Introduction

Storms and other severe weather events can cause both public health and economic problems for communities and municipalities. Many severe events can result in fatalities, injuries, and property damage, and preventing such outcomes to the extent possible is a key concern.

This project involves exploring the U.S. National Oceanic and Atmospheric Administration’s (NOAA) storm database. This database tracks characteristics of major storms and weather events in the United States, including when and where they occur, as well as estimates of any fatalities, injuries, and property damage.

The basic goal of this assignment is to explore the NOAA Storm Database and answer some basic questions about severe weather events. The analysis will address the following questions:

  1. Across the United States, which types of events are most harmful with respect to population health?
  2. Across the United States, which types of events have the greatest economic consequences?

Synopsis

There are a total of 902,297 events that have been recorded to occurs over the years. The event are categorized into 977 different categories. Floods are the leading cause of injuries while flash flood is the leading cause of fatalities. Property damage is the leading cause of economic consequences from these events with floods and hurricanes causing most of the damage. Crop damage is causes most by flash floods.

Data Processing

Storm data is downloaded from the NOAA storm database if it does not exist in your local storage and loaded into the storm variable.

## Url to download the storm data
download_url <- "https://d396qusza40orc.cloudfront.net/repdata%2Fdata%2FStormData.csv.bz2"

## location and name to store the file
storm_folder <- "storm"
storm_file <- "storm_data.csv.bz2"
storm_path <- paste(storm_folder, storm_file, sep = "/")

if (!file.exists(storm_path)) {
    ## if storm folder does not exist create
    if (!file.exists(storm_folder)) dir.create(storm_folder)
    ## download the storm data and store in the created folder
    download.file(download_url, storm_path)
}

## Load the storm data downloaded
library(readr)
storm <- read_csv(storm_path)

A function to standardise the cost for both crop damage and property damage is created as below

## Function to standardise the cost to million
standardise_cost <- function(cost, unit) {
    unit <- ifelse(is.na(unit), "", toupper(unit))
    factor <- if (unit == "H") {
                1E2
              }
              else if (unit == "K") {
                  1E3
              } 
              else if (unit == "M") {
                  1E6
              }
              else if (unit == "B") {
                  1E9
              }
              else {
                  1
              }
    cost * factor / 1E6
}

The relevant columns are selected from the main data which includes eventy type, injuries, fatality, property damage and crop damage. The data is summarised to give the sum of all these events as shown below.
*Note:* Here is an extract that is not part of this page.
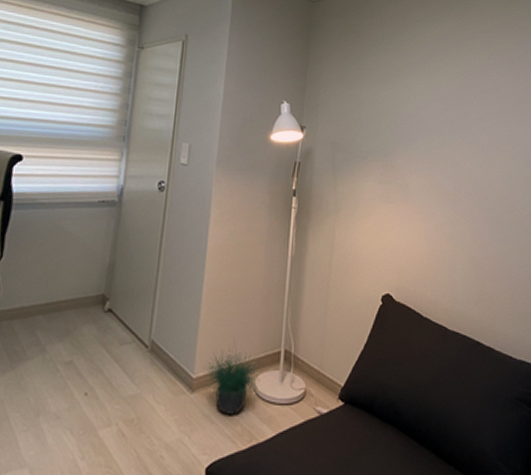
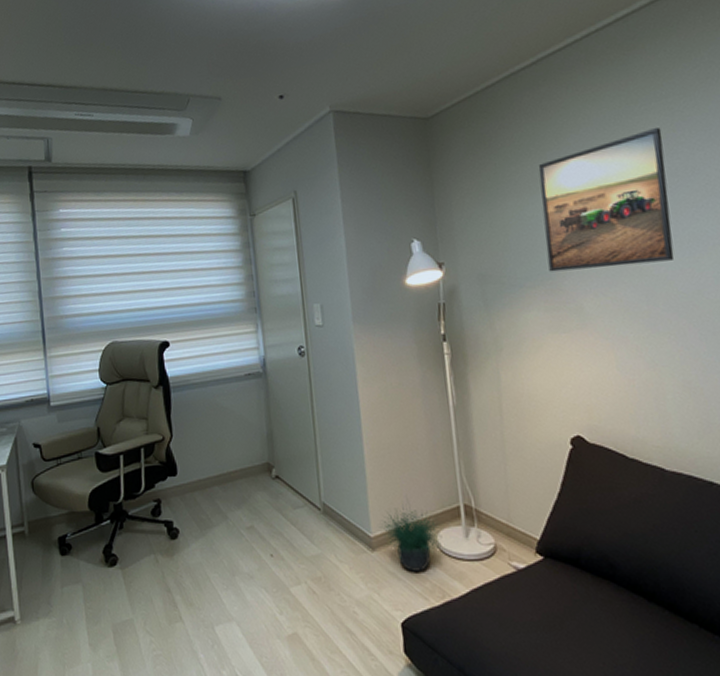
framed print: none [387,52,481,157] -> present [538,127,675,272]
## Filter the columns to only include those answering the study questions
## Change all the column names to be lower case
## standardise the cost to be in millions
library(dplyr)
storm_lean <- storm %>%
    select(EVTYPE, FATALITIES:CROPDMGEXP) %>%
    rename_all(tolower) %>%
    mutate(propdmg = mapply(standardise_cost,propdmg, propdmgexp),
           cropdmg = mapply(standardise_cost,cropdmg, cropdmgexp),
           evtype = as.factor(evtype)) %>%
    group_by(evtype) %>%
    summarise(injuries = sum(injuries, na.rm = T),
              fatalities = sum(fatalities, na.rm = T),
              prop_dmg = sum(propdmg, na.rm = T),
              crop_dmg = sum(cropdmg, na.rm = T))

Results

There are a total of 902,297 events that have been recorded to occurs over the years. The event are categorized into 977 different categories

## Total event occurred
dim(storm)
## [1] 902297     37
## Event categories
length(unique(storm$EVTYPE))
## [1] 977

Types of events are most harmful with respect to population health in the United States

Floods are the leading cause of injuries while flash flood is the leading cause of fatalities

library(dplyr)
library(tidyr)
library(ggplot2)

storm_lean %>%
    arrange(-fatalities, -injuries) %>%
    top_n(10) %>%
    pivot_longer(fatalities:injuries, names_to = "event") %>%
    ggplot(aes(x = reorder(evtype, -value), y = value, fill=event)) +
        geom_col(position="dodge") +
        labs(x = "Event Type", y = "Count") +
        ggtitle("Top 10 Events that cause most of the injuries and fatalities") +
        theme(axis.text.x = element_text(angle = 30, vjust = 0.7)) +
        scale_fill_manual(values = c("salmon","pink"))

Types of events have the greatest economic consequences Across the United States

Property damage is the leading cause of economic consequences from these events with floods and hurricanes causing most of the damage. Crop damage is causes most by flash floods.

library(dplyr)
library(tidyr)
library(ggplot2)

storm_lean %>%
    arrange(-prop_dmg, -crop_dmg) %>%
    top_n(10) %>%
    pivot_longer(prop_dmg:crop_dmg, names_to = "event") %>%
    ggplot(aes(x = reorder(evtype, -value), y = value, fill=event)) +
        geom_col(position="dodge") +
        labs(x = "Event Type", y = "Count") +
        ggtitle("Top 10 Events that cause most of the economic consequences") +
        theme(axis.text.x = element_text(angle = 45, vjust = 0.7)) +
        scale_fill_manual(values = c("green","seagreen"))